At today’s earnings call, chief executive Ivan Menezes told Drinks International: “We do see the consumer behaviour shift towards shopping online as very sustained. It will continue to grow. Alcohol has typically been underpenetrated [online]. Throughout the lockdown and the pandemic period, the penetration for alcohol online shopping has gone up significantly.
“We have leading positions on third-party platforms like Amazon in Europe, Tmall in China and Drizly in the U.S. We’re doing very well on those platforms.
“We have introduced nine new direct-to-consumer platforms around the world. We do tend to lead in that space. It’s still relatively small for Diageo, but we expect it to grow fast and it will become a more important piece of our business.
“We have an asset called TheBar.com in the UK and Brazil. We have platforms at the top end of our single malts portfolio.
“This is an area where Diageo will do more. I expect it to become a bigger part of our business over time.”
Dayalan Nayager, managing director of Diageo Great Britain, added that “the prominence will stay” for ecommerce sales as the world emerges from the Covid-19 pandemic, because “consumer buying habits have shifted”.
In May, Diageo announced the resumption of its return of capital programme, which will eventually return £4.5 billion to shareholders by 2024 via share buybacks or special dividends.
The company’s share price has increased by more than 25% over the past year, and it is up by 1.8% today.

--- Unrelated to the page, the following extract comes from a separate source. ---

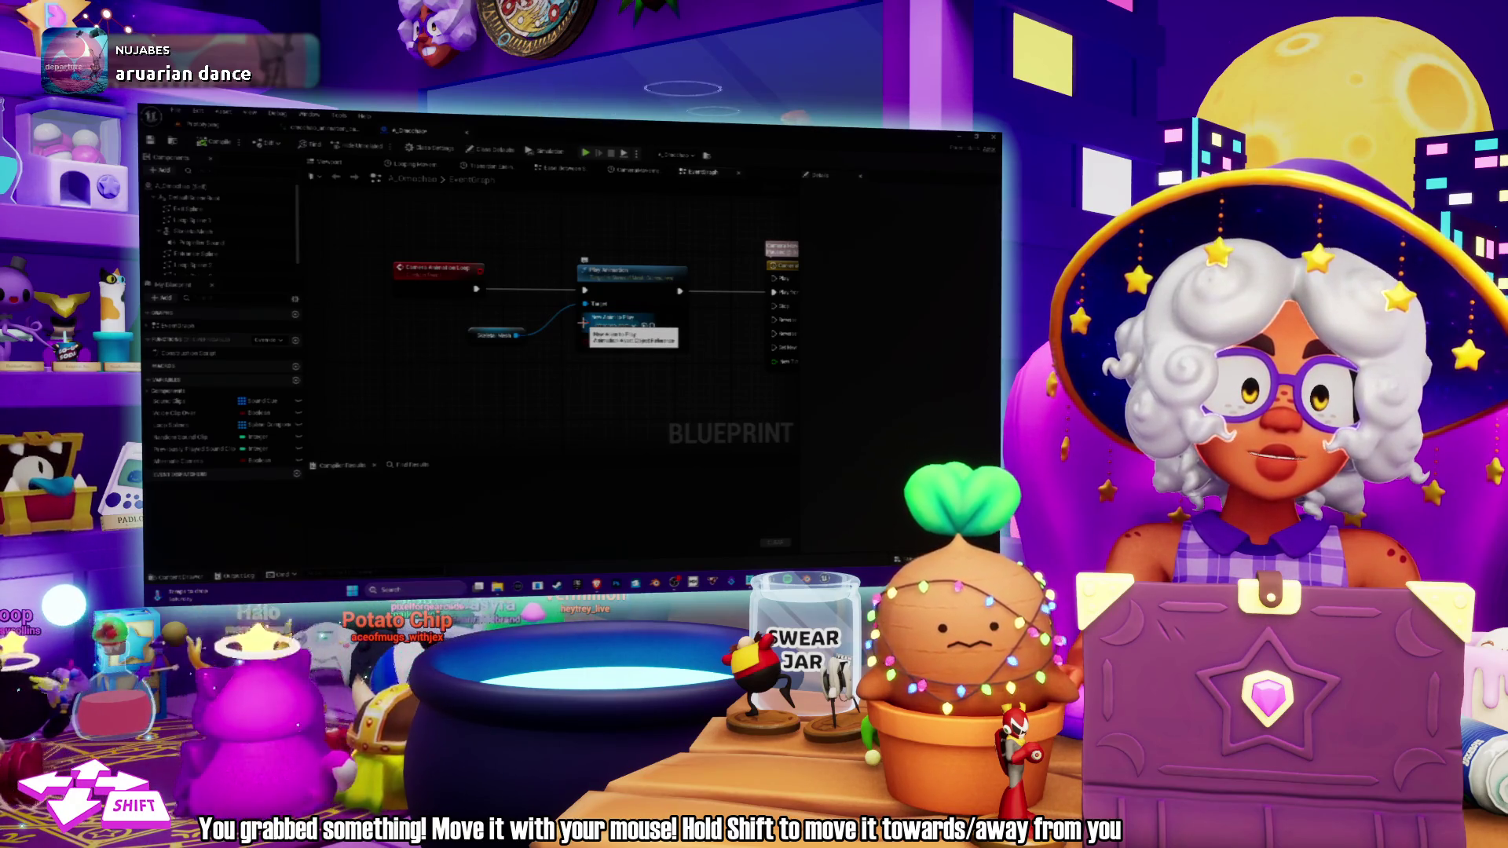
drag(583, 322, 559, 328)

It has managed to strike an effective balance between rewarding shareholders and investing in marketing and acquisitions. In the past year, it bought Aviation Gin and hard seltzer brand Lone River Ranch Water.
Menezes pledged to continue investing in strategic acquisitions in future, but said the company is more focused on identifying brands with vast potential as opposed to trying to plug gaps in the portfolio.

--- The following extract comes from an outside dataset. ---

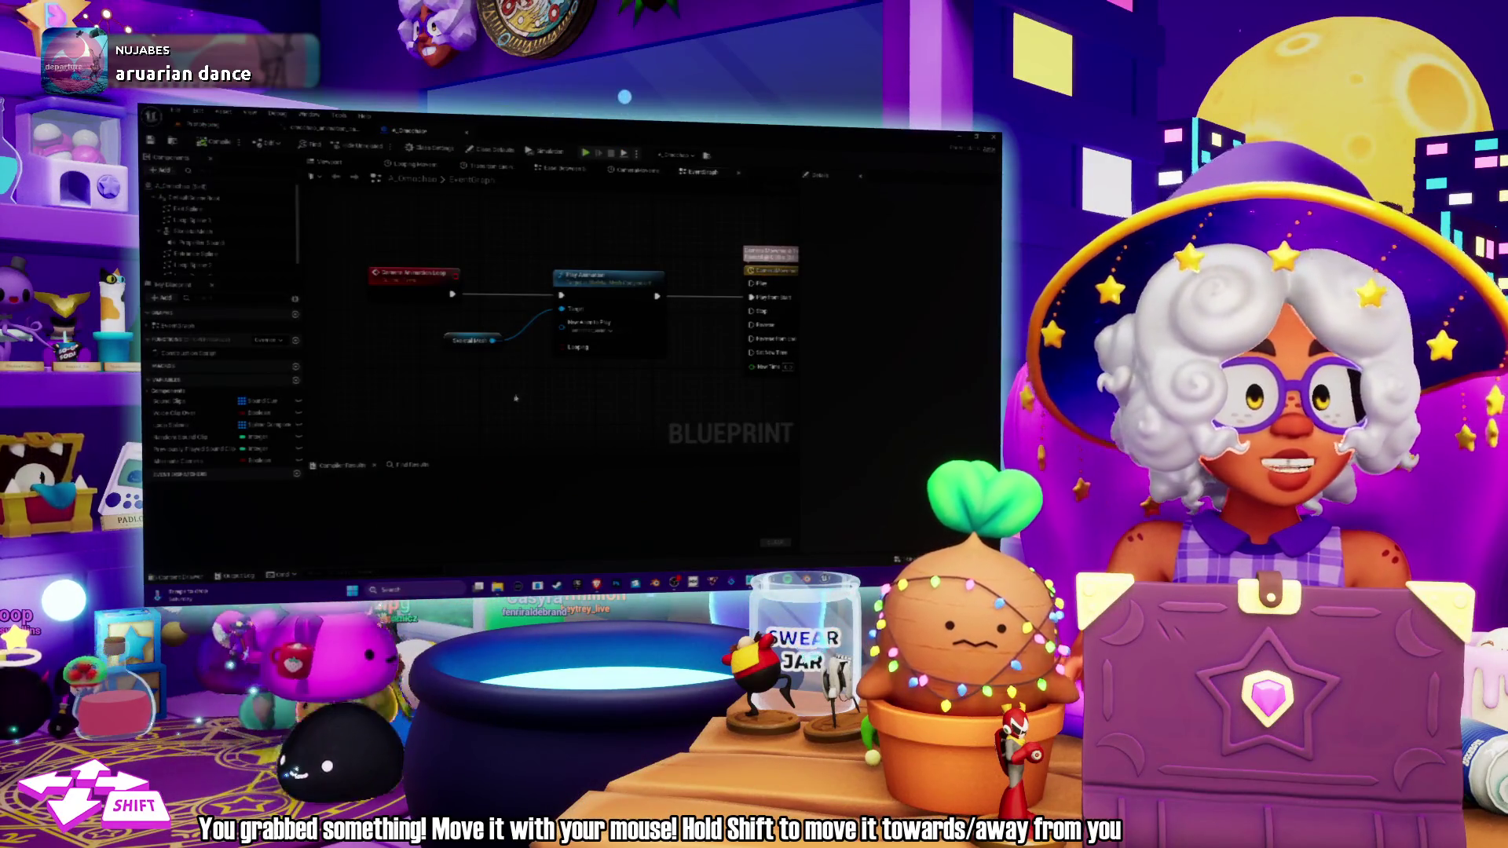
drag(513, 391, 535, 399)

“We clearly want to add more brands if we find the right acquisitions at the top end of the business, like we did Casamigos, Don Julio and Aviation Gin,” he said. “It’s more the quality of the brand than a portfolio gap we are trying to fill.
“It’s not that easy to find available brands that have a good runway for growth, but you can expect us to be adding more to the business. We’ve got the financial capacity, the appetite and the discipline to go after quality brands with a good runway for growth.”